Mullins wants to see the end of septic tanks on the barrier island, and have that prohibition–at least regarding future developments–codified. But residents worry that an eventual sewer line, possibly connected to Palm Coast’s utility, would only lead to explosive development.
The plank he focused on most was finding conservation money to buy up private land, and requiring developers to make development conditional on some form of set-aside ratio between development and conservation. He mentioned the North Florida Land Trust and other groups. ““I want to see certain areas out here just like Princess Place,” he said of the county preserve secured through a property surtax for land preservation still on the books. But residents said they’d heard all that before, too.
“It’s admirable of you to offer a way in which we could acquire land,” Carol Scott told Mullins. “Well, I’m not particularly interested in taking my grandchildren’s endowment and purchase that land.” She said her family has donated to land trusts before, but it’s “very difficult to obtain funding to do this sort of thing, I’m not trying to be negative, but that’s the bottom line.”

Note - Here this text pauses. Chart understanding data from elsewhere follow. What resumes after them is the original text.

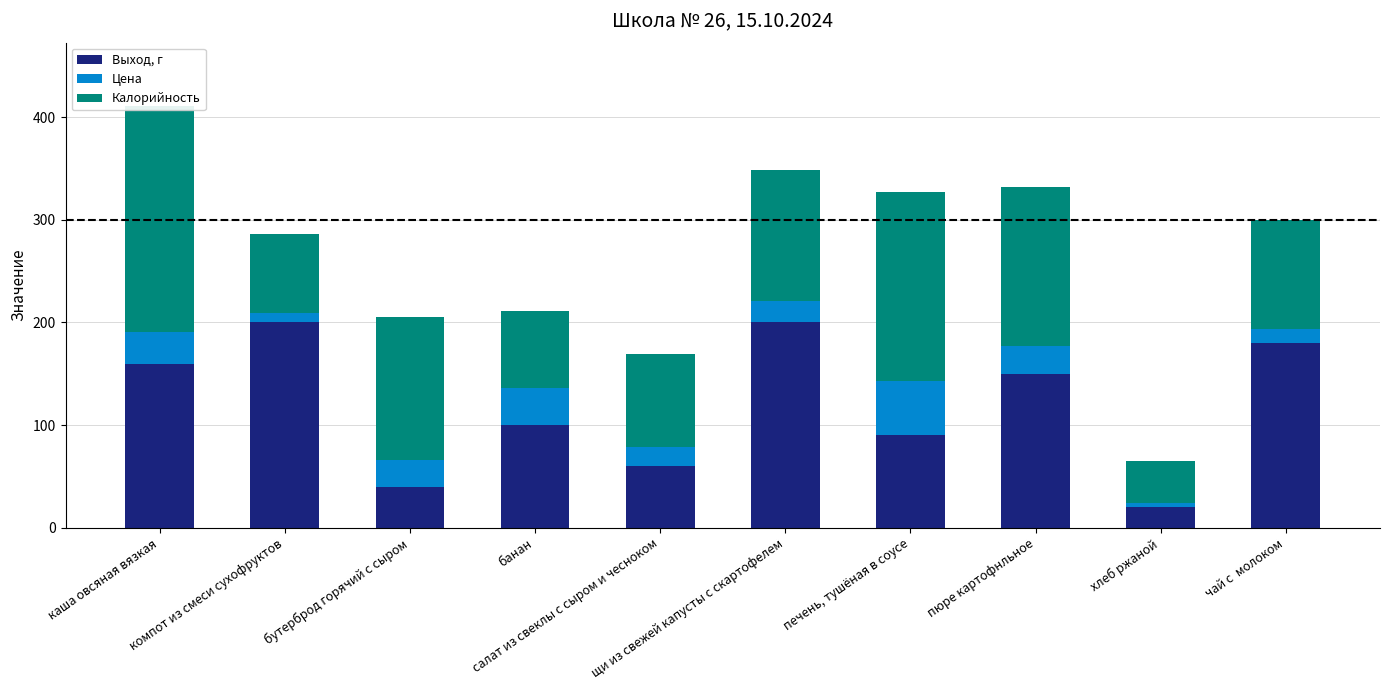

What is the label of the 6th bar from the left?

щи из свежей капусты с скартофелем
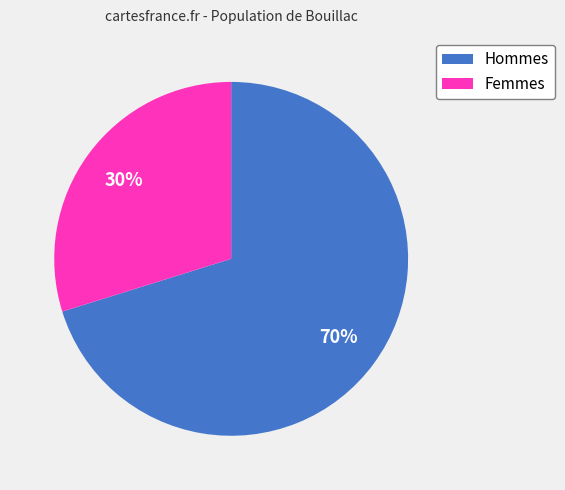

Which slice is the largest?

Hommes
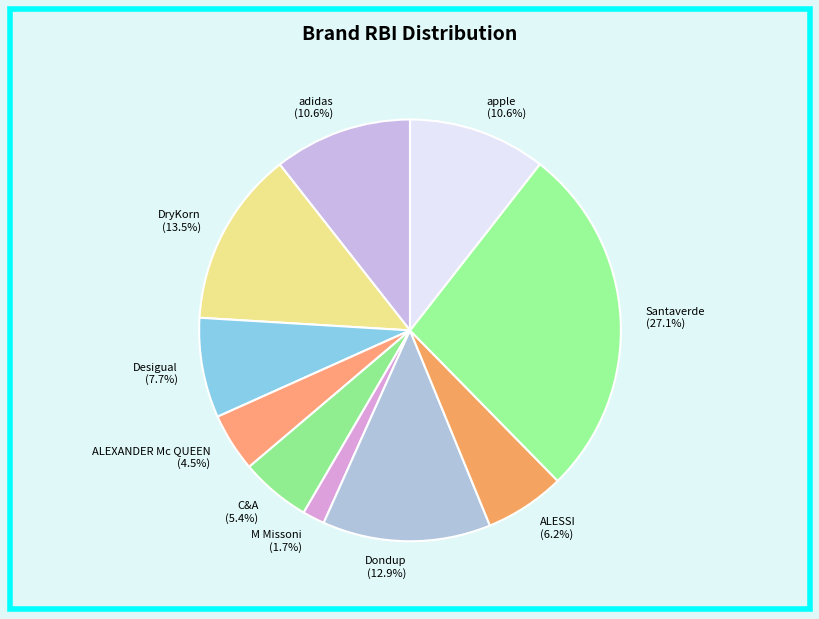

To the nearest percent, what percentage of the pie is Santaverde?

27%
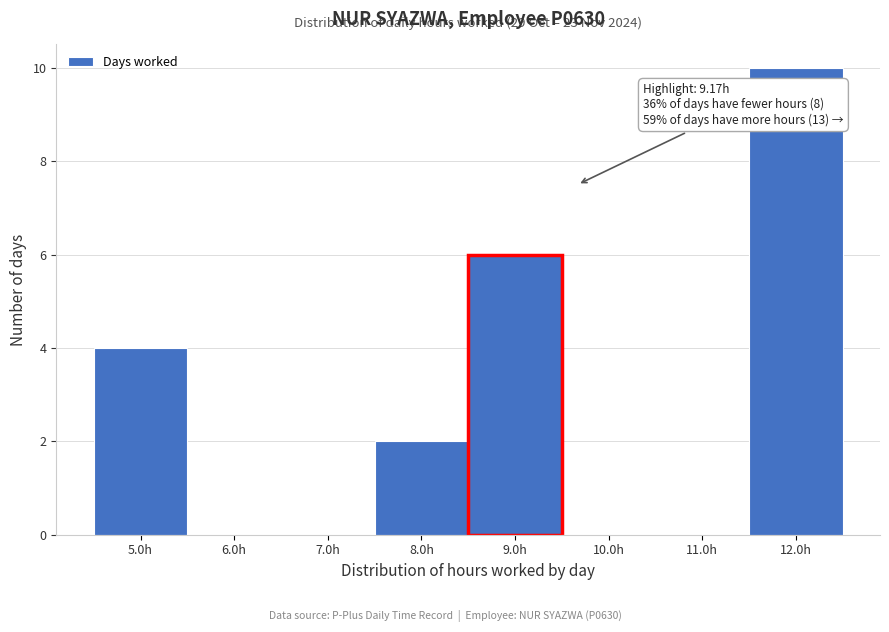

Which range on the x-axis has the tallest bar?

11.5 to 12.5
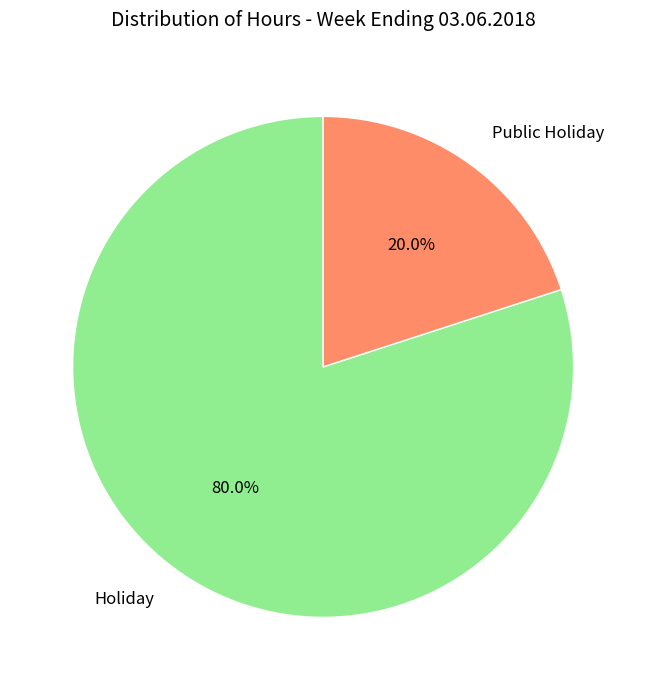

Rank the categories by value from highest to lowest.

Holiday, Public Holiday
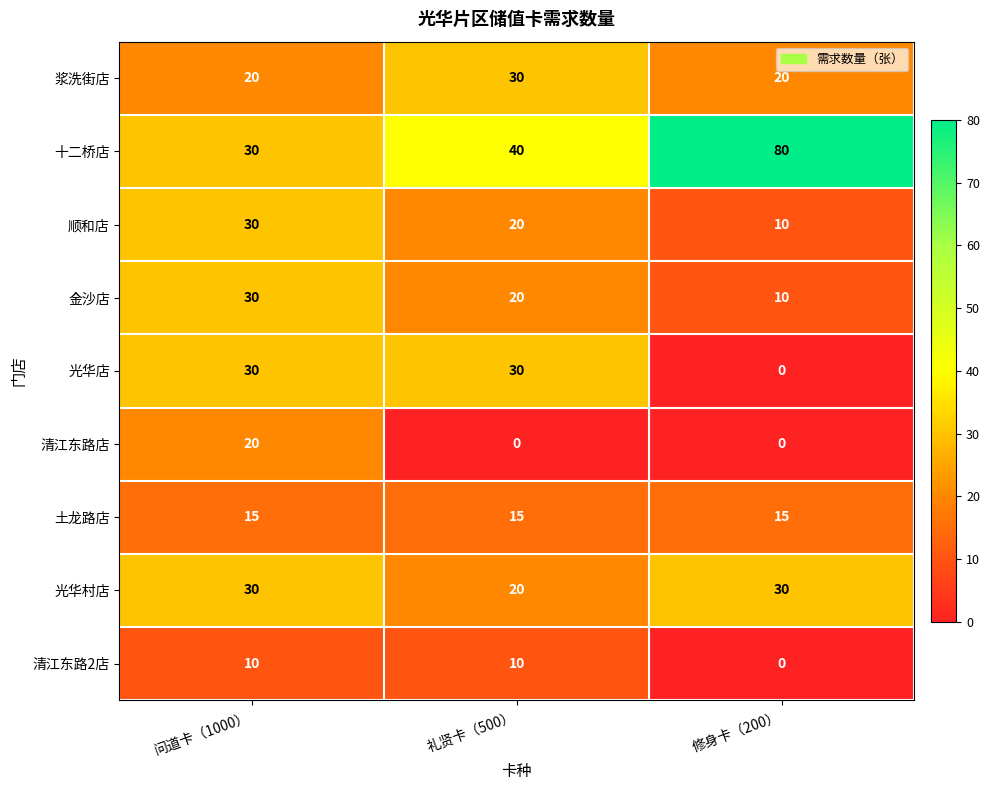

List the labels in order of 十二桥店 value, largest first.

修身卡（200）, 礼贤卡（500）, 问道卡（1000）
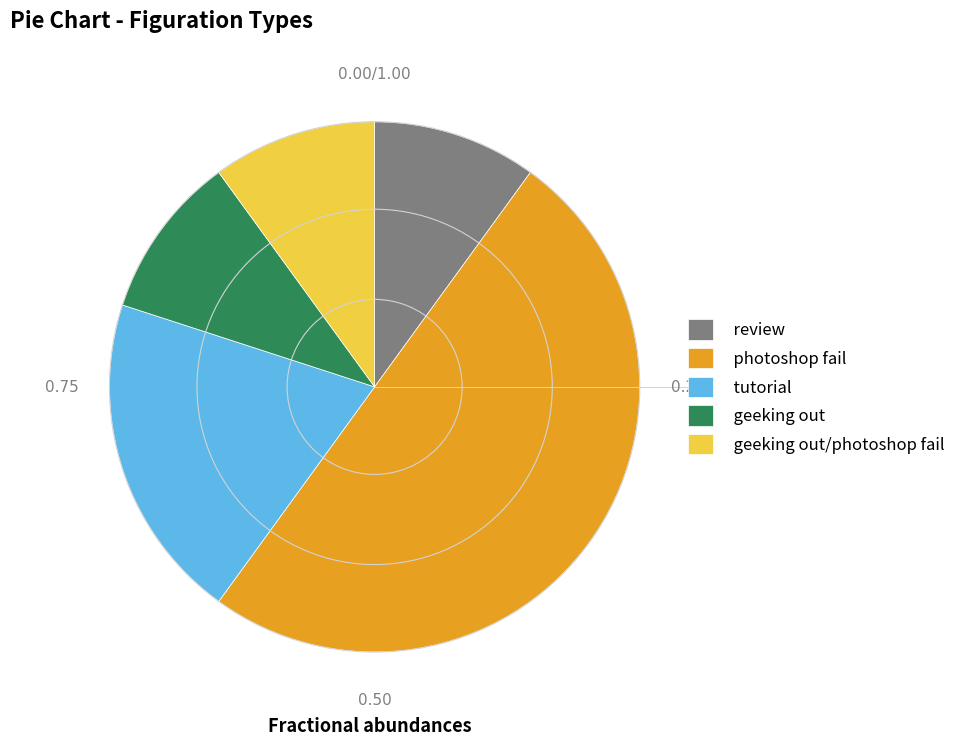

Is the sum of tutorial and geeking out greater than half?

No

Hansen remained almost entirely silent through the town hall but for two clarifications. “I’m still pissed about the vote,” Hansen said after the town hall. “We had the chance to stop this, and I tried. I made the best argument I could make and I lost. We had the chance. For him to sit up there and say they need to strengthen the rules, all he had to do is vote no and we’d have stopped it. The tools are in place. The tools are in place to manage development. We have to use them. That was the point I was trying to make. I don’t think this was a valid PUD. It just wasn’t, doesn’t fit the definition of a PUD.”
Hansen wasn’t pleased with Mullins calling a town hall in Hansen’s own district. But he didn’t object to the ideas behind Mullins’s approach.
“I understand what he’s trying to say,” Hansen said. “But accomplishing all that, you can’t get private citizens to pony up money to buy land. No. That’s never going to happen. We’ve already gone to these land trusts three years ago. We went to them. They’ve got us on the radar. This is nothing new. We’ve already done all this, and we’re trying to get them interested. So maybe it’s good that he’s reenergizing, maybe he’ll go up and poke the bear a little bit. Maybe they’ll speed us up. So it’s good. It’s good. Take his energy, he’s got a lot of energy. Let him go. Let him poke the bear. Maybe he can get somebody to actually do something.”